• Dataset records:
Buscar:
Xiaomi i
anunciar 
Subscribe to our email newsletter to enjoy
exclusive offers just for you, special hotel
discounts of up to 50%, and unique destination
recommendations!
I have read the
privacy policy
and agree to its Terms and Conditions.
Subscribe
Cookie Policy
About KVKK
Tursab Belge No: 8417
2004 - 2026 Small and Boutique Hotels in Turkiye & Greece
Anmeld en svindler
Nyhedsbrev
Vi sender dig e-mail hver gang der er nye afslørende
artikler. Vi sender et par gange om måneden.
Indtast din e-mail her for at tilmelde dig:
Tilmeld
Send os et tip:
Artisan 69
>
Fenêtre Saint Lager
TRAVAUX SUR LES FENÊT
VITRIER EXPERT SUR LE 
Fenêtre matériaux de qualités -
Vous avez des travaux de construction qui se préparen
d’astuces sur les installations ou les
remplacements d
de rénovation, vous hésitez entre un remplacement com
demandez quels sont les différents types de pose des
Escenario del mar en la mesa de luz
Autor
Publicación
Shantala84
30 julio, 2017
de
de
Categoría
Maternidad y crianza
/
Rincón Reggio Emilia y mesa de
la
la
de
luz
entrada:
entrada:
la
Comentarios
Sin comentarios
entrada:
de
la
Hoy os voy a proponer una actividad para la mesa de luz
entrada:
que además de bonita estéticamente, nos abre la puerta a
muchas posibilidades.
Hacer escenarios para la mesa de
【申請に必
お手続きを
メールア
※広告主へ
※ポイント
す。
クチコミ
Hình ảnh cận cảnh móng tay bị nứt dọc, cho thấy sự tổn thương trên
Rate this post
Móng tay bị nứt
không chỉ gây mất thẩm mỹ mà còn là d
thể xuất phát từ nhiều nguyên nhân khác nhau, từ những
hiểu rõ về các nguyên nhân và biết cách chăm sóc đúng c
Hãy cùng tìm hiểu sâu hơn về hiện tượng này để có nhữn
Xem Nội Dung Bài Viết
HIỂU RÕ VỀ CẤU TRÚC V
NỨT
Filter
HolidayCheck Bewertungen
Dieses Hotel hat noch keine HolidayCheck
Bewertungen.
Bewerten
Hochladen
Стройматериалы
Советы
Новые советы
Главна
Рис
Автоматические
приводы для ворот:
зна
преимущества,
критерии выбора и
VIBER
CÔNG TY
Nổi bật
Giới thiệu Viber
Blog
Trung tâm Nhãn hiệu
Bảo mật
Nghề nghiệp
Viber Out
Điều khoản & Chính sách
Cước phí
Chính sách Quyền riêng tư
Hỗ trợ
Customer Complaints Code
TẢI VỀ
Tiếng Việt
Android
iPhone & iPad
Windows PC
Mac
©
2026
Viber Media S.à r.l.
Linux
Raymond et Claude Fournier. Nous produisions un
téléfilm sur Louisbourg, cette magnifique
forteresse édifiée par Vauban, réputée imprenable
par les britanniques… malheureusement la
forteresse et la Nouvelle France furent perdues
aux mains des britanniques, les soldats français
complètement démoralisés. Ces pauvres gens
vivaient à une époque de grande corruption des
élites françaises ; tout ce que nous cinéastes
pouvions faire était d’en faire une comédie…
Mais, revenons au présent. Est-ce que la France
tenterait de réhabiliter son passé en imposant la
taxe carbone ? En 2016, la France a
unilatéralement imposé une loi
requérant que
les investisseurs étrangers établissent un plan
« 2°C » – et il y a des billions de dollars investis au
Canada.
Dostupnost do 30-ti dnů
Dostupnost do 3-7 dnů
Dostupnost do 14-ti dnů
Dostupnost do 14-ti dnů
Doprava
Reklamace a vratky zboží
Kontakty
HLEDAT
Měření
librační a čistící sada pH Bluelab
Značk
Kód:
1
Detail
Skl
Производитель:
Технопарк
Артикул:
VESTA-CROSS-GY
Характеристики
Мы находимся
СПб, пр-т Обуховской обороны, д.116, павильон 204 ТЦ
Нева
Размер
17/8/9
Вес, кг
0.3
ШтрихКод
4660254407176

• Task to carry out: For this task, please set down every entry exactly, with no line left out.

• Response area:
Buscar:
Xiaomi i
anunciar 
Subscribe to our email newsletter to enjoy
exclusive offers just for you, special hotel
discounts of up to 50%, and unique destination
recommendations!
I have read the
privacy policy
and agree to its Terms and Conditions.
Subscribe
Cookie Policy
About KVKK
Tursab Belge No: 8417
2004 - 2026 Small and Boutique Hotels in Turkiye & Greece
Anmeld en svindler
Nyhedsbrev
Vi sender dig e-mail hver gang der er nye afslørende
artikler. Vi sender et par gange om måneden.
Indtast din e-mail her for at tilmelde dig:
Tilmeld
Send os et tip:
Artisan 69
>
Fenêtre Saint Lager
TRAVAUX SUR LES FENÊT
VITRIER EXPERT SUR LE 
Fenêtre matériaux de qualités -
Vous avez des travaux de construction qui se préparen
d’astuces sur les installations ou les
remplacements d
de rénovation, vous hésitez entre un remplacement com
demandez quels sont les différents types de pose des
Escenario del mar en la mesa de luz
Autor
Publicación
Shantala84
30 julio, 2017
de
de
Categoría
Maternidad y crianza
/
Rincón Reggio Emilia y mesa de
la
la
de
luz
entrada:
entrada:
la
Comentarios
Sin comentarios
entrada:
de
la
Hoy os voy a proponer una actividad para la mesa de luz
entrada:
que además de bonita estéticamente, nos abre la puerta a
muchas posibilidades.
Hacer escenarios para la mesa de
【申請に必
お手続きを
メールア
※広告主へ
※ポイント
す。
クチコミ
Hình ảnh cận cảnh móng tay bị nứt dọc, cho thấy sự tổn thương trên
Rate this post
Móng tay bị nứt
không chỉ gây mất thẩm mỹ mà còn là d
thể xuất phát từ nhiều nguyên nhân khác nhau, từ những
hiểu rõ về các nguyên nhân và biết cách chăm sóc đúng c
Hãy cùng tìm hiểu sâu hơn về hiện tượng này để có nhữn
Xem Nội Dung Bài Viết
HIỂU RÕ VỀ CẤU TRÚC V
NỨT
Filter
HolidayCheck Bewertungen
Dieses Hotel hat noch keine HolidayCheck
Bewertungen.
Bewerten
Hochladen
Стройматериалы
Советы
Новые советы
Главна
Рис
Автоматические
приводы для ворот:
зна
преимущества,
критерии выбора и
VIBER
CÔNG TY
Nổi bật
Giới thiệu Viber
Blog
Trung tâm Nhãn hiệu
Bảo mật
Nghề nghiệp
Viber Out
Điều khoản & Chính sách
Cước phí
Chính sách Quyền riêng tư
Hỗ trợ
Customer Complaints Code
TẢI VỀ
Tiếng Việt
Android
iPhone & iPad
Windows PC
Mac
©
2026
Viber Media S.à r.l.
Linux
Raymond et Claude Fournier. Nous produisions un
téléfilm sur Louisbourg, cette magnifique
forteresse édifiée par Vauban, réputée imprenable
par les britanniques… malheureusement la
forteresse et la Nouvelle France furent perdues
aux mains des britanniques, les soldats français
complètement démoralisés. Ces pauvres gens
vivaient à une époque de grande corruption des
élites françaises ; tout ce que nous cinéastes
pouvions faire était d’en faire une comédie…
Mais, revenons au présent. Est-ce que la France
tenterait de réhabiliter son passé en imposant la
taxe carbone ? En 2016, la France a
unilatéralement imposé une loi
requérant que
les investisseurs étrangers établissent un plan
« 2°C » – et il y a des billions de dollars investis au
Canada.
Dostupnost do 30-ti dnů
Dostupnost do 3-7 dnů
Dostupnost do 14-ti dnů
Dostupnost do 14-ti dnů
Doprava
Reklamace a vratky zboží
Kontakty
HLEDAT
Měření
librační a čistící sada pH Bluelab
Značk
Kód:
1
Detail
Skl
Производитель:
Технопарк
Артикул:
VESTA-CROSS-GY
Характеристики
Мы находимся
СПб, пр-т Обуховской обороны, д.116, павильон 204 ТЦ
Нева
Размер
17/8/9
Вес, кг
0.3
ШтрихКод
4660254407176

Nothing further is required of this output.